26 July 2017 by Dispute Resolution Alert

Vagueness of a contract does not necessarily mean you can walk away or does it?

It is truly astonishing how often businessmen conduct their affairs, involving at times huge financial interests, on the strength of crude and vague agreements and then rely on hope, good spirits, bona fides and commercial expediency to make such agreements work.” The quoted text is the introduction to the Supreme Court of Appeal’s judgment in the matter of Hangar and others v Robertson [2017] JOL 37735 (SCA). 

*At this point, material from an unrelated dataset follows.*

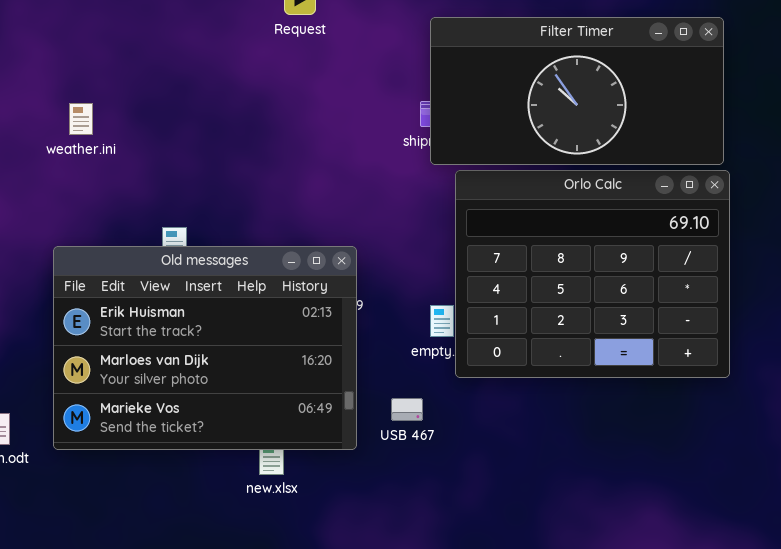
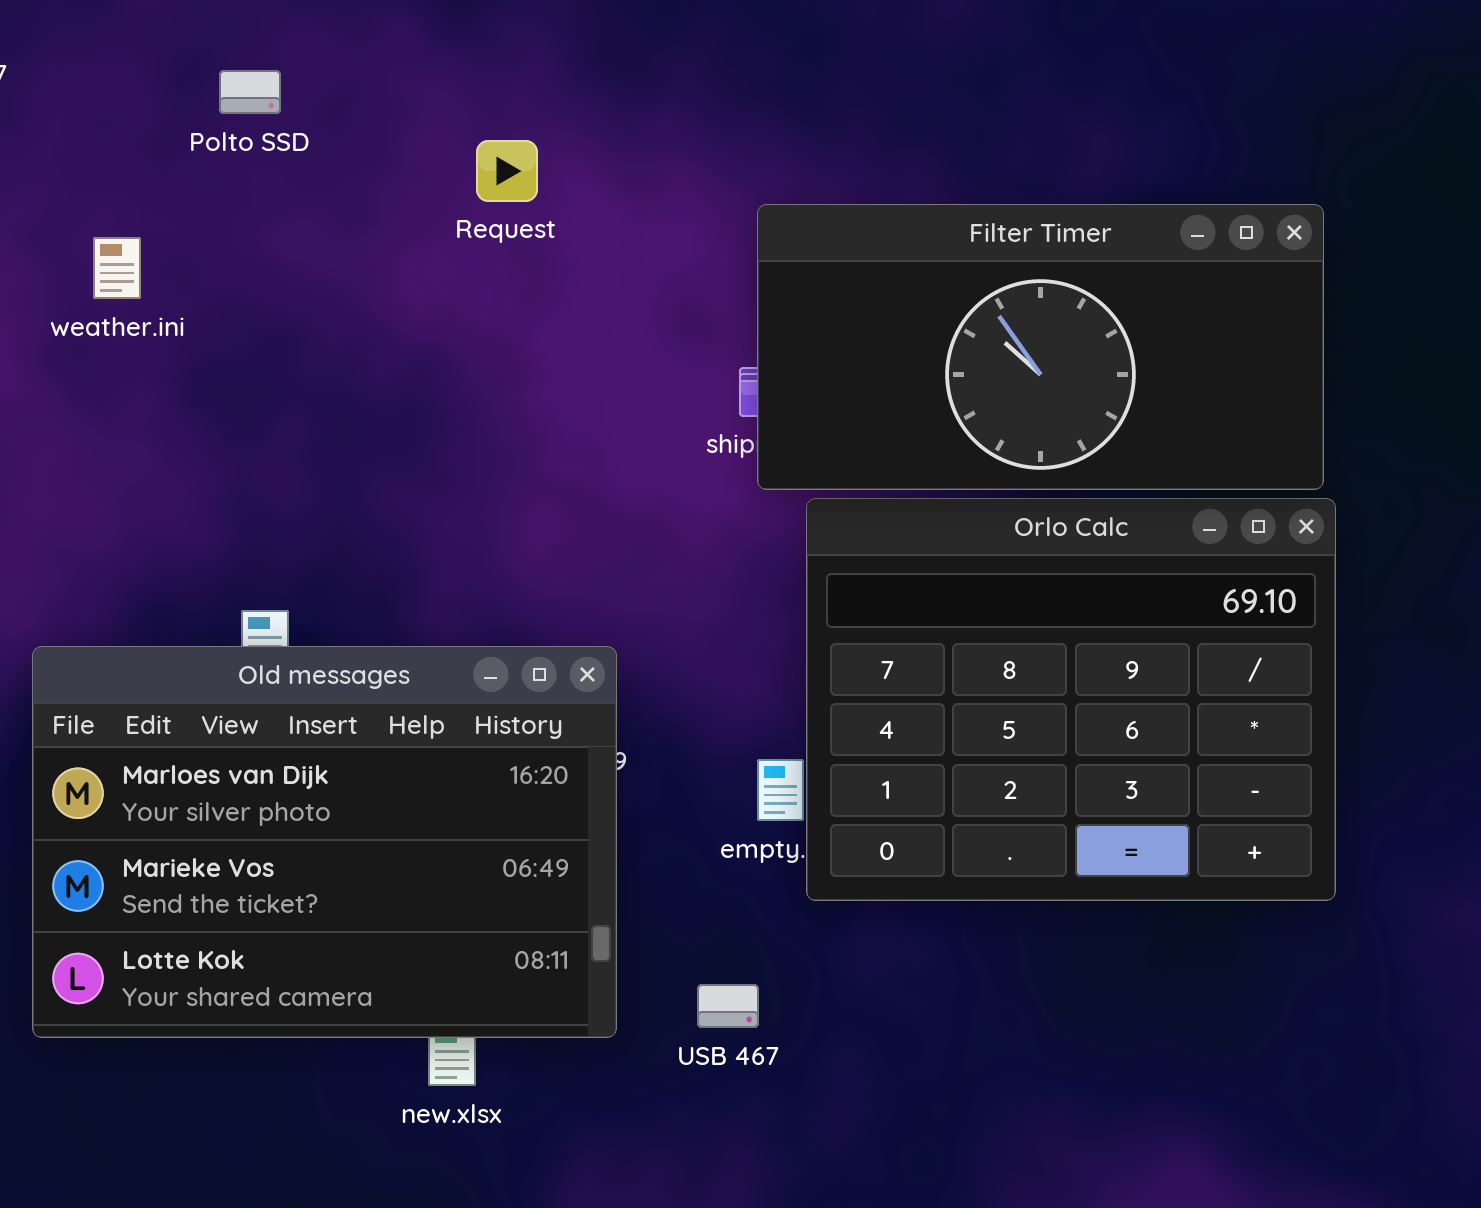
weather.ini: [69,103,93,135] -> [93,237,141,299], moved
Old messages: [53,246,357,450] -> [32,646,617,1038], scrolled down 1 row
USB 467: [391,398,423,421] -> [697,984,759,1028], moved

During June 2006, the respondent (JR) in the matter entered into an agreement with the appellants in terms of which he would provide services as a consultant to the company of the appellants. The parties believed the respondent could achieve a significant improvement in the company’s profitability. As a consequence thereof, the parties recorded the terms of their agreement in a document. The disputed clause in the agreement insofar as this matter was concerned reads as follows:

JR basic expenses will be reasonably covered, approx. R5,000 per week. 

JR will be entitled to 10% of the PBT exceeding R10 million per financial year. This will exclude abnormal income or expenditure (eg sale of assets, abnormal bonus payments). 

JR will be entitled to 10% of the net increase in the value of the company ie of the value in excess of R24 million. This will only be awarded at the time when value is realised, for example when the business is sold. 

JR will be given the option to purchase up to 10% of the shares in the company, based on the current “value” of R24 million, and such option will remain open until 30 June 2009.

As at 30 June 2009, JR had not taken up the option to acquire a shareholding in the appellants’ company. Thereafter, he received legal advice that the option had lapsed and could no longer be exercised. JR had, however, rendered his services as a consultant, and the company’s value had substantially increased from the initially agreed value of R24 million when the contract had commenced. As a result, JR sought to exercise the disputed clause which entitled him to 10% of that net increase in the company’s value. In addition, he claimed payment of 10% of the company’s profit before tax for the years 2009 and 2010 up to the date his services ceased (22 December 2009).

The appellants raised various arguments to the interpretation of the disputed clause and stated that regard must be given to all preceding correspondence which led to the signing of the June 2006 document. The appellants contended, among other things, that the share option and the disputed clause were ultimately agreed to be alternative and not cumulative forms of remuneration. According to the appellants’ views, the parties had always been of a mind that the disputed clause and the share option were alternative provisions. JR disputed this.

The court a quo made, among other findings, the following decision:

An order declaring the First, Second and Third Defendants liable jointly to pay to the Plaintiff 10% of any excess by which the value of the Fourth Defendant as a termination of the agreement on 22 December 2009 (calculated as the net profit before tax of the Fourth Defendant for the financial year ending on 30 June 2010, excluding any abnormal items of income or expenditure, multiplied by four), exceeded the sum of R24,000,000, such payment becoming due when either the Fourth Defendant disposes of its business or the First, Second and/or Third Defendants dispose of or realise their direct or indirect interest in the Fourth Defendant, whichever shall occur first; …”

The Supreme Court of Appeal (SCA) summarised the dispute between the parties as the interpretation and effect of a vague clause contained in a consultancy agreement as to whether the respondent would be entitled to 10% of the net increase in the company over R24 million “only to be awarded at the time value is realised, eg when the business is sold”.

The SCA dismissed the appeal. In reaching its judgment, the court highlighted that a commercial contract seriously executed by parties with the intention of being bound thereby should not lightly be held to be unenforceable because they failed to express themselves as clearly as they could have done.

Furthermore, it held that the context in which a contract is concluded is often of great importance. It is often said that, in the interpretation of a contract, context is everything. Disputed words have to be considered in light of the relevant and admissible context, including the circumstances under which the contract came into being. In this matter, for example, the correspondence exchanged between the parties prior to the conclusion of the agreement was an important part of the admissible factual matrix. 

A contract may be loosely worded but that does not necessarily mean that it is unenforceable and that you can walk away from it when it suits you. You need to consider the intention of the parties upon the conclusion of the agreement, which will include having regard to the intention of the parties leading up to agreeing to the terms and conditions. To avoid or limit the interpretation of a contract, parties must carefully review the terms and conditions put down in writing as, ultimately, the contract will be the starting block in any dispute and may lead to your demise.